Costco Shrimp Trade: Not Just Another Blood Diamond
Costco, America’s favorite wholesale warehouse, was sued last week in California over its shrimp merchandise. Interestingly, the suit has nothing to do with the actual quality of the shrimp. Rather, the plaintiffs have some serious beef with how the shrimp were procured. According to a report from Bloomberg, Costco is being accused of selling shrimp farmed through slave labor and human trafficking in Thailand. According to the complaint, Costco purchases Thai shrimp, which are fed a diet of cheap fish caught at sea through unpaid, forced labor, and, thus, such purchases help fuel the inhumane industry. The lawsuit, which seeks class status to represent all California customers of Costco shrimp, alleges that the retail giant misleads consumers into believing that it does not tolerate human trafficking and slavery in its supply chain. The plaintiffs seek to compensate the purchasers of the shrimp products and an injunction preventing it from selling the shrimp and requiring Costco to disclose those products with a tainted supply chain. The case is Sud v. Costco Wholesale Corp., 15-cv-03783, (N.D.Ca. 2015).
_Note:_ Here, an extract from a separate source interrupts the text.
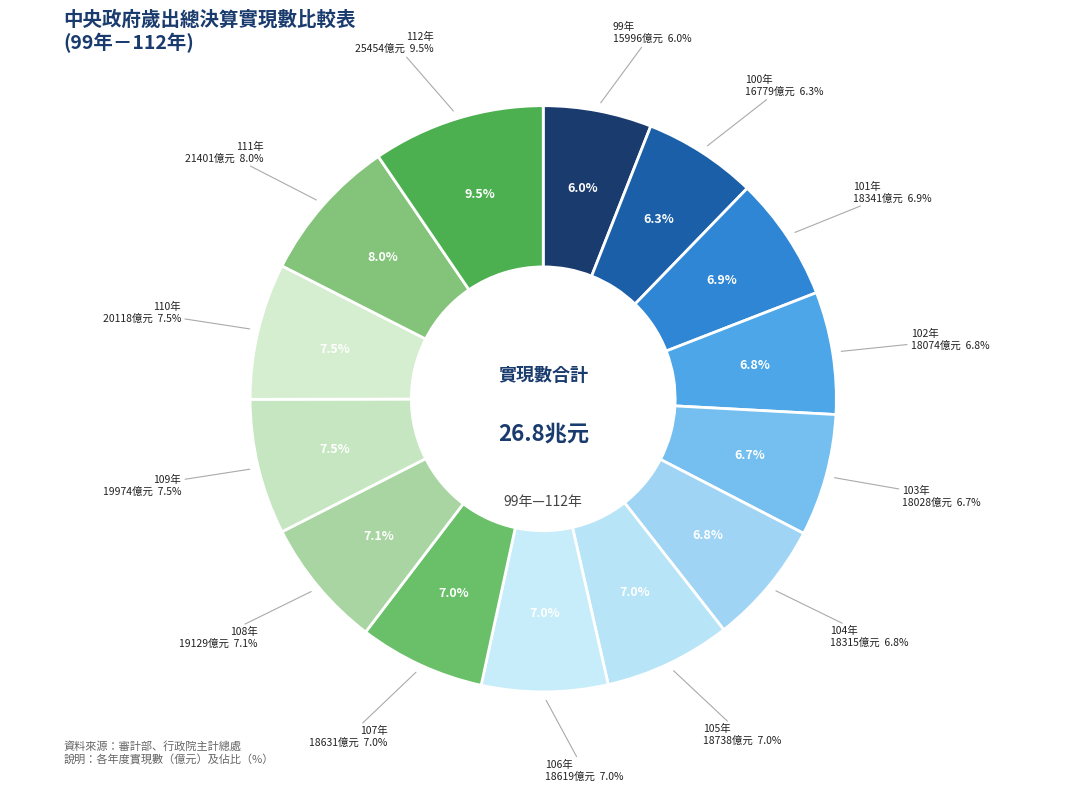

What percentage is the 101年 slice, to the nearest percent?

7%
Costco has responded that these allegations have been well-publicized for over a year. A previous investigation by Britain’s Guardian newspaper found that Costco supplier, Charoen Pokphand (CP) Foods, was buying fishmeal to feed its shrimp from some suppliers that owned, operated, or bought from fishing boats manned with slaves. CP Foods has since tightened up its regulations. Likewise, Costco has been working with the Thai government to shore up the supply chain and has offered dissatisfied customers full refunds.
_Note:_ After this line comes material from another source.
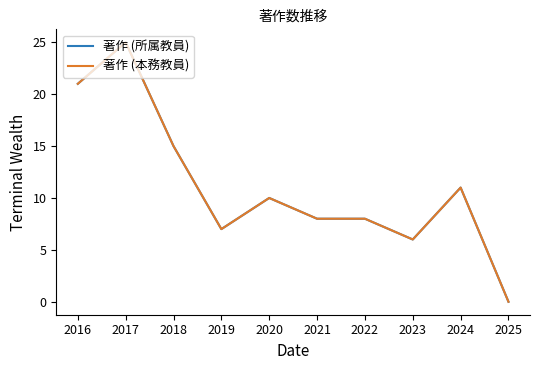

True or false: 著作 (本務教員) and 著作 (所属教員) intersect in this chart.

False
We here at Abnormal Use certainly do not condone slavery or human trafficking. It sounds like Costco doesn’t either (at least now). Notwithstanding this lawsuit, it at least appears that steps are now being taken to right the ship.
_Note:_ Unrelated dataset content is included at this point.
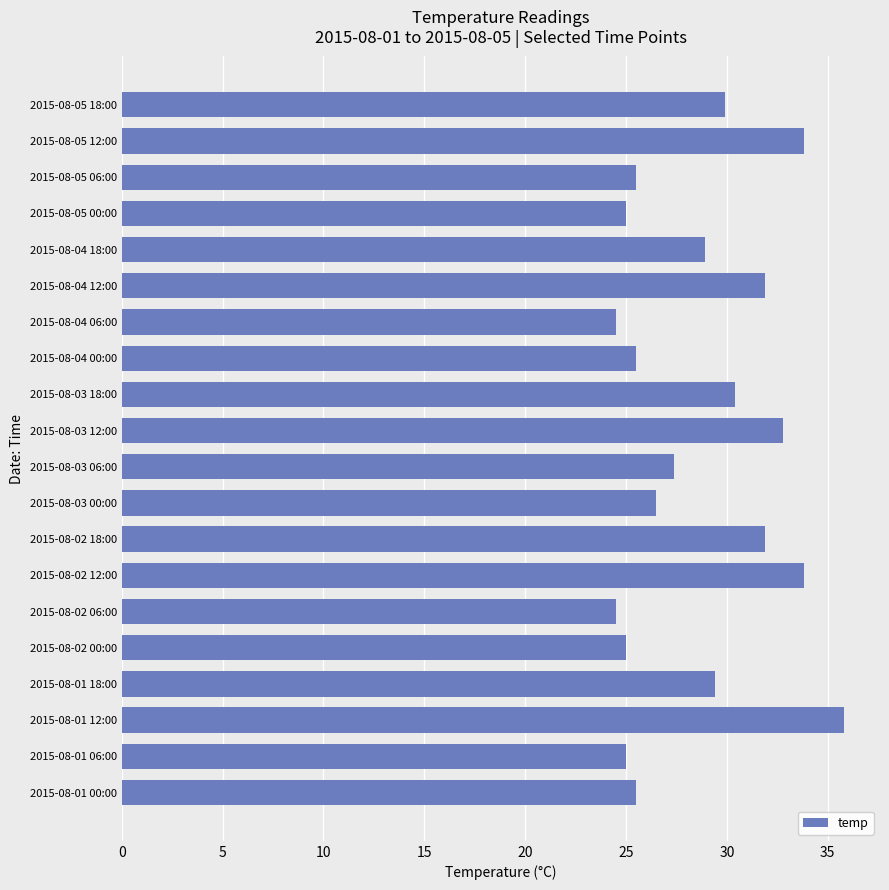

The value at 2015-08-02 18:00 is 31.9. True or false?

True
What Costco knew about the tainted supply chain and when they knew it, we do not know. Certainly, those two questions would go along away to determining the merit of this suit. Nonetheless, we question what this proposed class of Costco customers really seeks to gain out of all of this? Refunds? Costco has already agreed to that. Cleaning up the tainted supply chain? Costco is already working on that as well. At this point, the only people who have really been damaged are those individuals forced into slavery in the first place. Unfortunately, they are the only ones who won’t profit from this lawsuit.